Exercise objective:
Could you copy the text of every entry below word for word, leaving the pictures out?

Data supplied:
+-------+

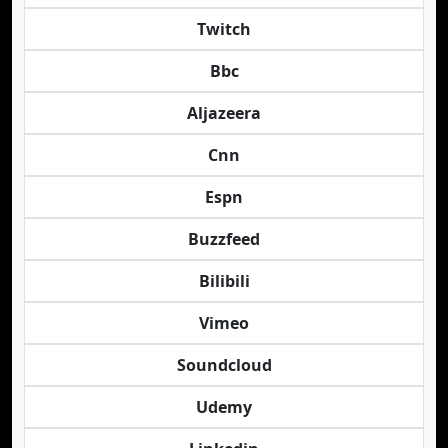
Twitch
Bbc
Aljazeera
Cnn
Espn
Buzzfeed
Bilibili
Vimeo
Soundcloud
Udemy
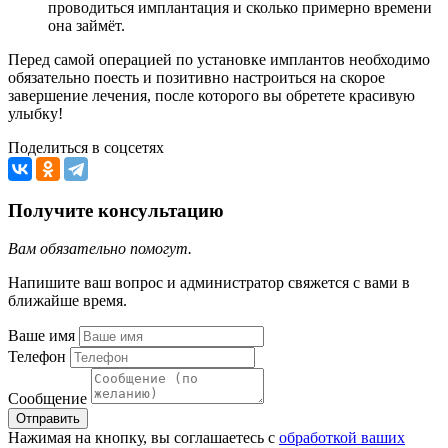
проводиться имплантация и сколько примерно времени
она займёт.
Перед самой операцией по установке имплантов необходимо
обязательно поесть и позитивно настроиться на скорое
завершение лечения, после которого вы обретете красивую
улыбку!
Поделиться в соцсетях
Получите консультацию
Вам обязательно помогут.
Напишите ваш вопрос и администратор свяжется с вами в
ближайше время.
Ваше имя
Телефон
Сообщение
Отправить
Нажимая на кнопку, вы соглашаетесь с
обработкой ваших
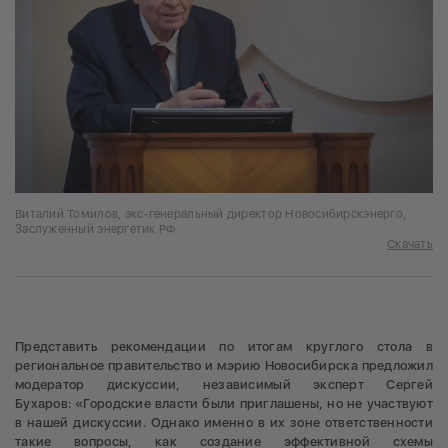
Виталий Томилов, экс-генеральный директор Новосибирскэнерго,
Заслуженный энергетик РФ
Скачать
Представить рекомендации по итогам круглого стола в
региональное правительство и мэрию Новосибирска предложил
модератор дискуссии, независимый эксперт Сергей
Бухаров: «Городские власти были приглашены, но не участвуют
в нашей дискуссии. Однако именно в их зоне ответственности
такие вопросы, как создание эффективной схемы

+-------+

Exercise result:
Twitch
Bbc
Aljazeera
Cnn
Espn
Buzzfeed
Bilibili
Vimeo
Soundcloud
Udemy
проводиться имплантация и сколько примерно времени
она займёт.
Перед самой операцией по установке имплантов необходимо
обязательно поесть и позитивно настроиться на скорое
завершение лечения, после которого вы обретете красивую
улыбку!
Поделиться в соцсетях
Получите консультацию
Вам обязательно помогут.
Напишите ваш вопрос и администратор свяжется с вами в
ближайше время.
Ваше имя
Телефон
Сообщение
Отправить
Нажимая на кнопку, вы соглашаетесь с
обработкой ваших
Виталий Томилов, экс-генеральный директор Новосибирскэнерго,
Заслуженный энергетик РФ
Скачать
Представить рекомендации по итогам круглого стола в
региональное правительство и мэрию Новосибирска предложил
модератор дискуссии, независимый эксперт Сергей
Бухаров: «Городские власти были приглашены, но не участвуют
в нашей дискуссии. Однако именно в их зоне ответственности
такие вопросы, как создание эффективной схемы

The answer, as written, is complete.